The only difference is we will use the included `tf.lite` module instead of the standalone `tflite-runtime`.

In [None]:
# Use tf.lite interpreter
import tensorflow as tf  # on embedded device use: import tflite_runtime.interpreter as tflite
import numpy as np
from PIL import Image
from time import process_time

# Labels: 0 = Cat, 1 = Dog
model_path = "cat-dog.tflite"

# For running on tflite-runtime replace this with tflite.Interpreter
interpreter = tf.lite.Interpreter(model_path=model_path)

# Embedded devices are memory constrained, so this handles that
interpreter.allocate_tensors()
# Details about model inputs and outputs
input_details = interpreter.get_input_details()
output_details = interpreter.get_output_details()
input_shape = input_details[0]["shape"]

# Where test images should be uploaded to
dir = "img/"
# Recursively iterate over all images in directory
for root, dirs, files in os.walk(dir):
    for file in files:
        if file.endswith(".jpg") or file.endswith(".jpeg"):
            file_path = os.path.join(root, file)

            # Load the image using PIL
            image = Image.open(file_path)
            # Resize the image to match what the model was trained on
            resized_image = image.resize((input_shape[1], input_shape[2]))
            input_data = np.array(resized_image, dtype=np.float32)
            input_data = np.expand_dims(input_data, axis=0)  # Create a batch of size 1

            # Conduct inference
            start_time = process_time()
            interpreter.set_tensor(input_details[0]["index"], input_data)
            interpreter.invoke()
            output_data = interpreter.get_tensor(output_details[0]["index"])
            # Pull out the raw value from the np array
            prediction = np.squeeze(output_data)
            elapsed_time = process_time() - start_time

            # Computing exponents for sigmoid function is expensive, so use a simple heuristic instead.
            # If  you need an "unknown" option or confidence threshold, use something like this.
            # label = 0 if prediction < -3 else (1 if prediction > 3 else -1)
            label = 0 if prediction < 0 else 1

            print("Img:", file)
            print("Inference time", elapsed_time)
            print("Raw prediction:", result)
            print("Inferred label:", sig_predict)

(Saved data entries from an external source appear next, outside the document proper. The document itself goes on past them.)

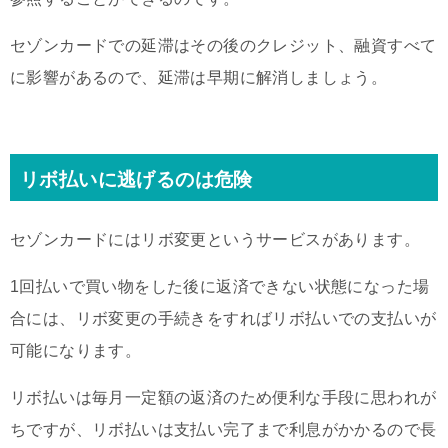
セゾンカードでの延滞はその後のクレジット、融資すべて
に影響があるので、延滞は早期に解消しましょう。
リボ払いに逃げるのは危険
セゾンカードにはリボ変更というサービスがあります。
1回払いで買い物をした後に返済できない状態になった場
合には、リボ変更の手続きをすればリボ払いでの支払いが
可能になります。
リボ払いは毎月一定額の返済のため便利な手段に思われが
ちですが、リボ払いは支払い完了まで利息がかかるので長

## Next step: Raspberry Pi!

Now go put the tflite model on an embedded device, such as Raspberry Pi, and conduct inference!

### Running on Raspberry Pi OS Bullseye 11

This was tested with a Pi 4 running 64-bit Bullseye.

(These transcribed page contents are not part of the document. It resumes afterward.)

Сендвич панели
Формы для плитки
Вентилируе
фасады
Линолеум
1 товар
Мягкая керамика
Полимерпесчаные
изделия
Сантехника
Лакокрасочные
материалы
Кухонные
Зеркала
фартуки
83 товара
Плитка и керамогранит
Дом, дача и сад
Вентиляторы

First, clone this repository to your Pi

```bash
git clone --depth 1 https://github.com/USAFA-ECE/ai-hardware.git
```

Then navigate to `cat-dog/`

Next, create a virtual environment. This will isolate Python dependencies.

```bash
python3 -m venv env
source env/bin/activate
```
Install dependencies (located in the `book/` dir):

```bash
pip install -r tflite-requirements.txt
```

Finally, change the above code to use `tflite` instead of `tf.lite`, as annotated in the comments.

Finally, run it!

### PiCamera for live inference

On your own exercise. Write a new Python script that will take a picture of a real animal and tell you if it is a dog or cat.